I’ve followed Fr Ian’s valuable hermeneutic, over the last thirteen years, as I savoured, one by one, Newman’s published letters and diaries – focusing on what they reveal specifically about his humanity What a joy and blessing it has been. I felt a conscious sense of vocation to do this – which was also fostered by a reference Fr Ian made to Newman’s Fragment of the Life of St Philip (1853). In it Newman laments the lack of personal details, about the founder of the Oratorians, with which to apply Ignatian contemplation in order that we might encounter the meaning of Christ’s incarnation more deeply. This was, Newman said, so that a Saint is not a “bloodless ideality”. I did not want this to, potentially, happen to Newman either. The letters and diaries, I keep discovering, are full of such information to bring Newman close to us and illustrate that holiness is found in the ordinary as well as the sublime aspects about a person. In Newman’s case, for example, he learned to play billiards, read Walter Scott and Anthony Trollope novels in bed and liked watching cricket. Just as we might do.
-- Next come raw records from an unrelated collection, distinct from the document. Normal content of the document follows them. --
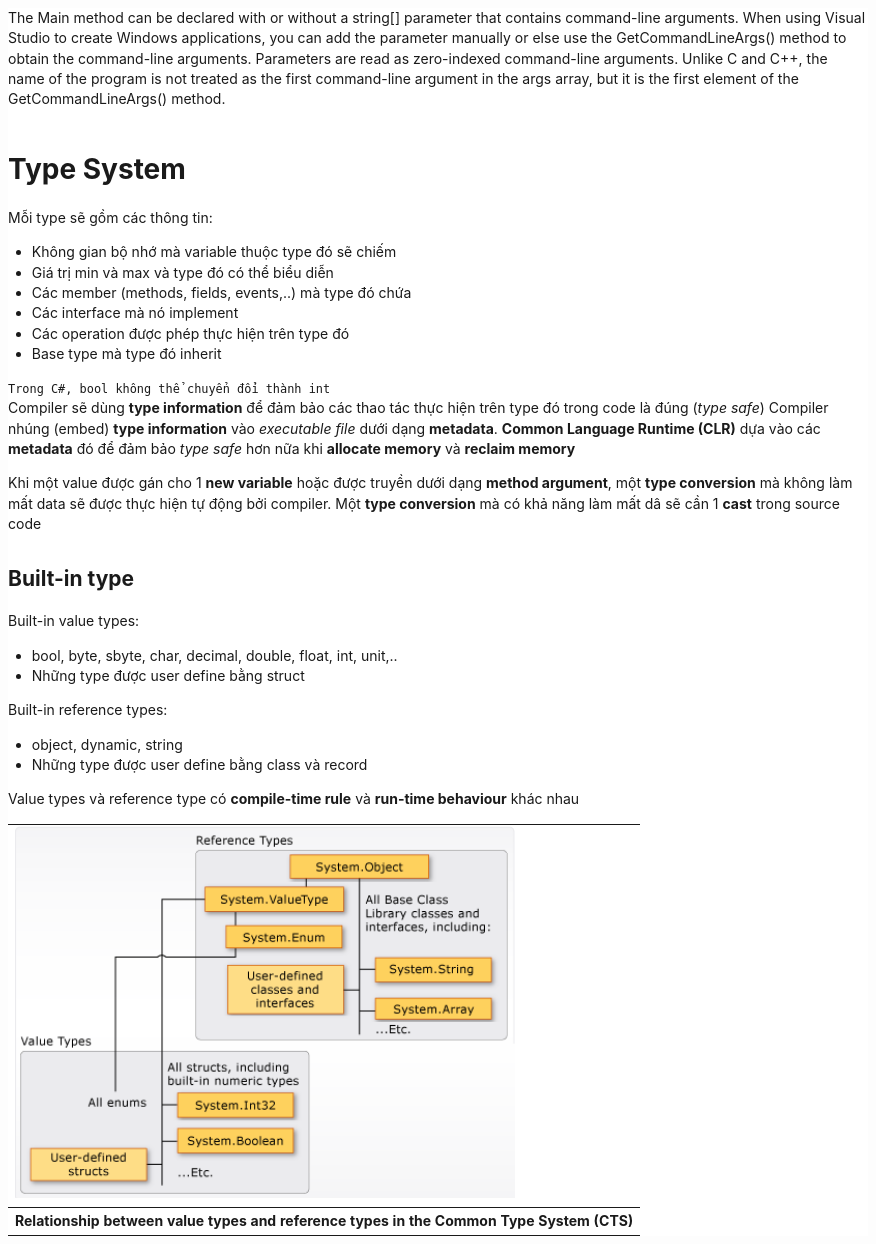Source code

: 
The Main method can be declared with or without a string[] parameter that contains command-line arguments. When using Visual Studio to create Windows applications, you can add the parameter manually or else use the GetCommandLineArgs() method to obtain the command-line arguments. Parameters are read as zero-indexed command-line arguments. Unlike C and C++, the name of the program is not treated as the first command-line argument in the args array, but it is the first element of the GetCommandLineArgs() method.

# Type System
Mỗi type sẽ gồm các thông tin:
- Không gian bộ nhớ mà variable thuộc type đó sẽ chiếm
- Giá trị min và max và type đó có thể biểu diễn
- Các member (methods, fields, events,..) mà type đó chứa
- Các interface mà nó implement
- Các operation được phép thực hiện trên type đó
- Base type mà type đó inherit


`Trong C#, bool không thể chuyển đổi thành int`  
Compiler sẽ dùng **type information** để đảm bảo các thao tác thực hiện trên type đó trong code là đúng (*type safe*)
Compiler nhúng (embed) **type information** vào *executable file* dưới dạng **metadata**. **Common Language Runtime (CLR)** dựa vào các **metadata** đó để đảm bảo *type safe* hơn nữa khi **allocate memory** và **reclaim memory**

Khi một value được gán cho 1 **new variable** hoặc được truyền dưới dạng **method argument**, một **type conversion** mà không làm mất data sẽ được thực hiện tự động bởi compiler. Một **type conversion** mà có khả năng làm mất dâ sẽ cần 1 **cast** trong source code

## Built-in type
Built-in value types:
- bool, byte, sbyte, char, decimal, double, float, int, unit,..
- Những type được user define bằng struct

Built-in reference types: 
- object, dynamic, string
- Những type được user define bằng class và record

Value types và reference type có **compile-time rule** và **run-time behaviour** khác nhau 

<table>
    <tr>
        <td><img src="images/img.png" width="500px"></td>
    </tr>
    <tr>
        <th>Relationship between value types and reference types in the Common Type System (CTS)</th>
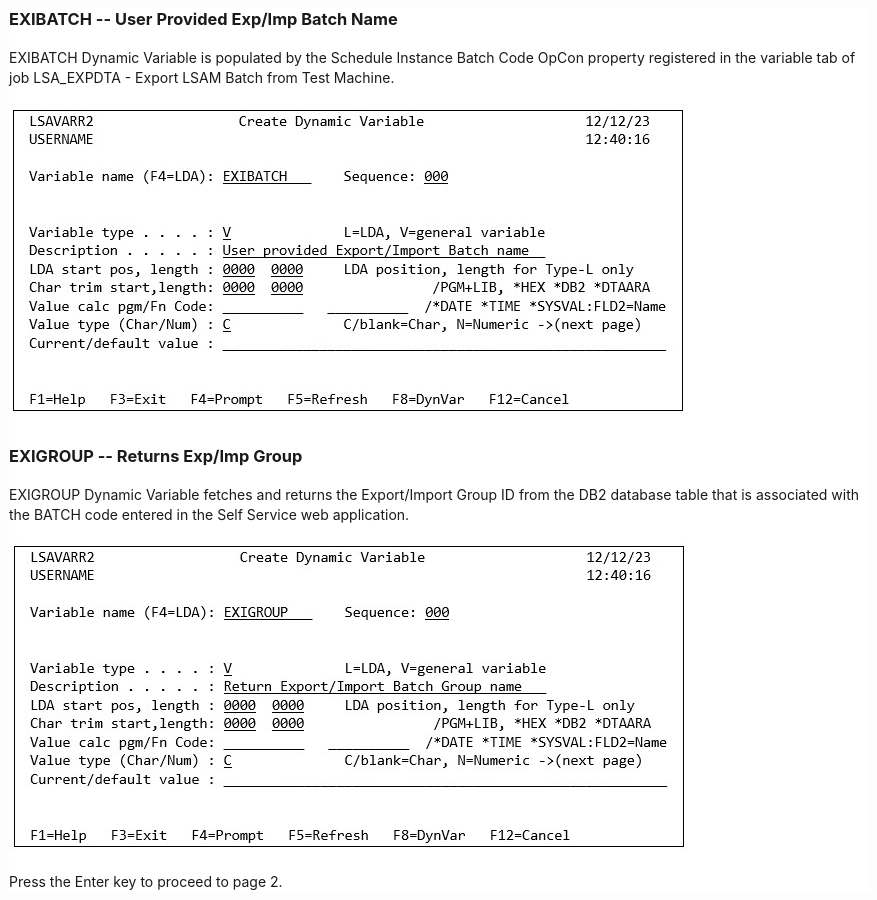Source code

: ### EXIBATCH -- User Provided Exp/Imp Batch Name

EXIBATCH Dynamic Variable is populated by the Schedule Instance Batch Code OpCon property registered in the variable tab of job LSA_EXPDTA - Export LSAM Batch from Test Machine.

![](.//media/EXIBATCH.png)


### EXIGROUP -- Returns Exp/Imp Group

EXIGROUP Dynamic Variable fetches and returns the Export/Import Group ID from the DB2 database table that is associated with the BATCH code entered in the Self Service web application.

![](.//media/EXIGROUP.png)

Press the Enter key to proceed to page 2.
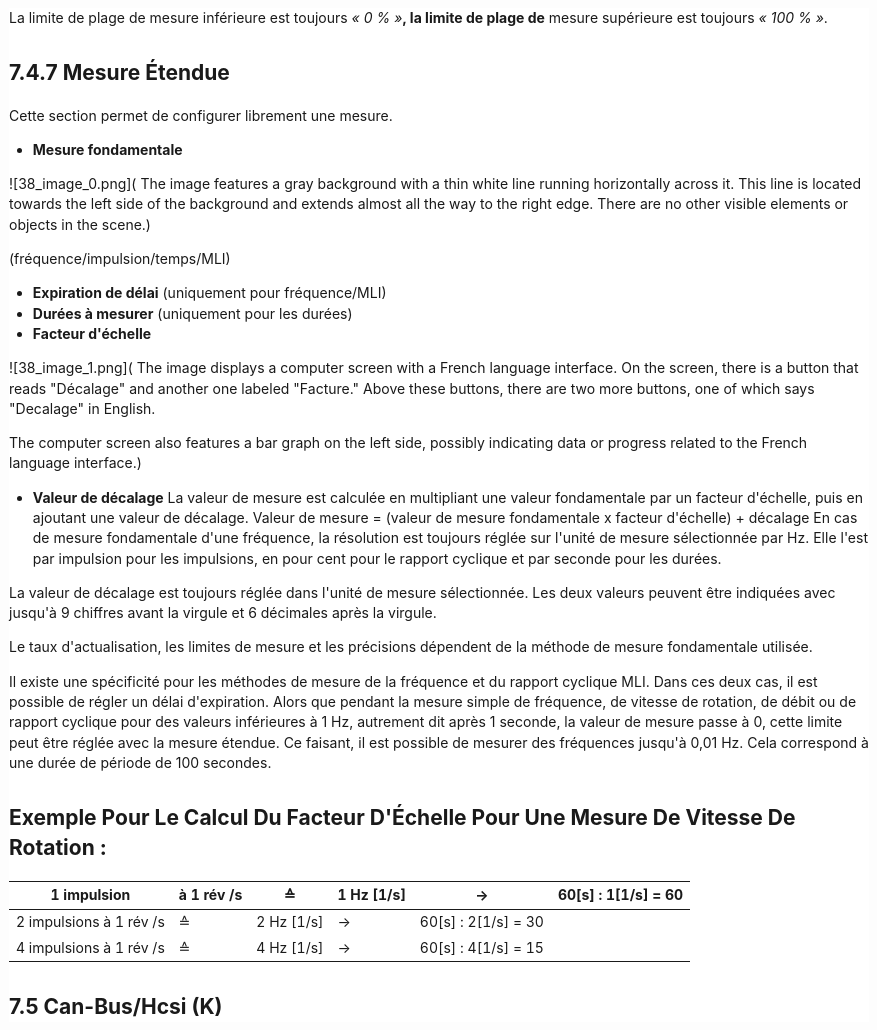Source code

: La limite de plage de mesure inférieure est toujours *« 0 % »***, la limite de plage de** 
mesure supérieure est toujours *« 100 % »*. 

## 7.4.7 Mesure Étendue

Cette section permet de configurer librement une mesure. 

- **Mesure fondamentale** 

![38_image_0.png]( The image features a gray background with a thin white line running horizontally across it. This line is located towards the left side of the background and extends almost all the way to the right edge. There are no other visible elements or objects in the scene.)

(fréquence/impulsion/temps/MLI) 
- **Expiration de délai** 
(uniquement pour fréquence/MLI) 
- **Durées à mesurer** 
(uniquement pour les durées) 
- **Facteur d'échelle** 

![38_image_1.png]( The image displays a computer screen with a French language interface. On the screen, there is a button that reads "Décalage" and another one labeled "Facture." Above these buttons, there are two more buttons, one of which says "Decalage" in English.

The computer screen also features a bar graph on the left side, possibly indicating data or progress related to the French language interface.)

- **Valeur de décalage** 
La valeur de mesure est calculée en multipliant une valeur fondamentale par un facteur d'échelle, puis en ajoutant une valeur de décalage. Valeur de mesure = (valeur de mesure fondamentale x facteur d'échelle) + décalage En cas de mesure fondamentale d'une fréquence, la résolution est toujours réglée sur l'unité de mesure sélectionnée par Hz. Elle l'est par impulsion pour les impulsions, en pour cent pour le rapport cyclique et par seconde pour les durées. 

La valeur de décalage est toujours réglée dans l'unité de mesure sélectionnée. Les deux valeurs peuvent être indiquées avec jusqu'à 9 chiffres avant la virgule et 6 décimales après la virgule. 

Le taux d'actualisation, les limites de mesure et les précisions dépendent de la méthode de mesure fondamentale utilisée. 

Il existe une spécificité pour les méthodes de mesure de la fréquence et du rapport cyclique MLI. Dans ces deux cas, il est possible de régler un délai d'expiration. Alors que pendant la mesure simple de fréquence, de vitesse de rotation, de débit ou de rapport cyclique pour des valeurs inférieures à 1 Hz, autrement dit après 1 seconde, la valeur de mesure passe à 0, cette limite peut être réglée avec la mesure étendue. Ce faisant, il est possible de mesurer des fréquences jusqu'à 0,01 Hz. Cela correspond à une durée de période de 100 secondes. 

## Exemple Pour Le Calcul Du Facteur D'Échelle Pour Une Mesure De Vitesse De Rotation :

| 1 impulsion             | à 1 rév /s   | ≙          | 1 Hz [1/s]   | →                   | 60[s] : 1[1/s] = 60   |
|-------------------------|--------------|------------|--------------|---------------------|-----------------------|
| 2 impulsions à 1 rév /s | ≙            | 2 Hz [1/s] | →            | 60[s] : 2[1/s] = 30 |                       |
| 4 impulsions à 1 rév /s | ≙            | 4 Hz [1/s] | →            | 60[s] : 4[1/s] = 15 |                       |

## 7.5 Can-Bus/Hcsi (K)
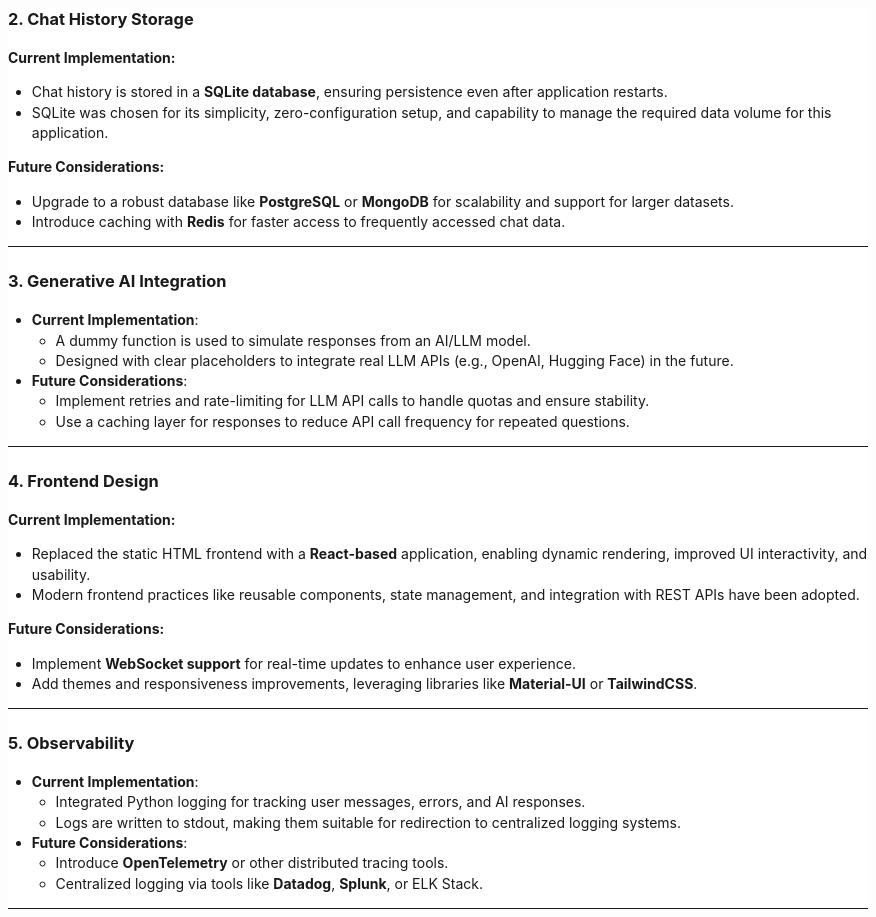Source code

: 
### 2. Chat History Storage

**Current Implementation:**
- Chat history is stored in a **SQLite database**, ensuring persistence even after application restarts.
- SQLite was chosen for its simplicity, zero-configuration setup, and capability to manage the required data volume for this application.

**Future Considerations:**
- Upgrade to a robust database like **PostgreSQL** or **MongoDB** for scalability and support for larger datasets.
- Introduce caching with **Redis** for faster access to frequently accessed chat data.

---

### **3. Generative AI Integration**

- **Current Implementation**:
  - A dummy function is used to simulate responses from an AI/LLM model.
  - Designed with clear placeholders to integrate real LLM APIs (e.g., OpenAI, Hugging Face) in the future.
- **Future Considerations**:
  - Implement retries and rate-limiting for LLM API calls to handle quotas and ensure stability.
  - Use a caching layer for responses to reduce API call frequency for repeated questions.

---

### **4. Frontend Design**

**Current Implementation:**
- Replaced the static HTML frontend with a **React-based** application, enabling dynamic rendering, improved UI interactivity, and usability.
- Modern frontend practices like reusable components, state management, and integration with REST APIs have been adopted.

**Future Considerations:**
- Implement **WebSocket support** for real-time updates to enhance user experience.
- Add themes and responsiveness improvements, leveraging libraries like **Material-UI** or **TailwindCSS**.

---

### **5. Observability**

- **Current Implementation**:
  - Integrated Python logging for tracking user messages, errors, and AI responses.
  - Logs are written to stdout, making them suitable for redirection to centralized logging systems.
- **Future Considerations**:
  - Introduce **OpenTelemetry** or other distributed tracing tools.
  - Centralized logging via tools like **Datadog**, **Splunk**, or ELK Stack.

---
The Fragment also led me to another of Fr Ian’s insights as noted in the book he co-edited with Alan G. Hill, Newman after a Hundred Years (1990). “It is not simply that Newman uses a conversational style in his letters, but he reproduces the actual sound and tone of his speaking voice with all its cadences and stresses.” (p139). This observation made me realise the significance of Newman’s use of colloquial language, home-spun metaphors, proverbial expressions and analogies drawn from popular culture and sport (particularly, boxing!), I was constantly coming across. Newman clearly used this kind of flexibility of language to great effect, pastorally, to relate to people from every kind of background as an Anglican Vicar in Oxford and a Catholic Priest in Birmingham, and beyond that, those he met on a daily basis. No wonder so many came to pay their respects by lining the streets at his funeral.
My personal gratitude to Fr Ian particularly comes from his encouragement of my research into Newman’s reflections, about his own grief, and the sensitive support he gave to others who had lost loved ones. Poignantly, I found that his letters helped me grieve the loss of my own parents too. Fr Ian had expressed his appreciation of a series of articles of mine, which the Newman Studies Journal had published. He kindly noted that they reminded him of a number of great Newman passages that he had forgotten about. I then asked Fr Ian’s advice, as I wanted to write a book called Balm for the Bereaved: Letters from Newman. I wondered about what he thought. I, rather self-consciously, mentioned that I hadn’t got a doctorate. Was that a disadvantage? Fr Ian’s characteristically forthright reply took me completely by surprise, coming as being both a great compliment to me and a huge challenge at the same time. He said: “What do you need a PhD for as long as your scholarship is good enough – why does it matter?” I have often drawn strength from his words at our memorable meeting and the delicious local pub lunch which followed it.
On the day Fr Ian passed into the arms of the Redeemer, I received an email which summed up my own feelings exactly. It said: “We should rejoice that he has done such sterling work for Newman scholarship and in that way brought so many souls closer to God.” I, as one of them, concur whole-heartedly.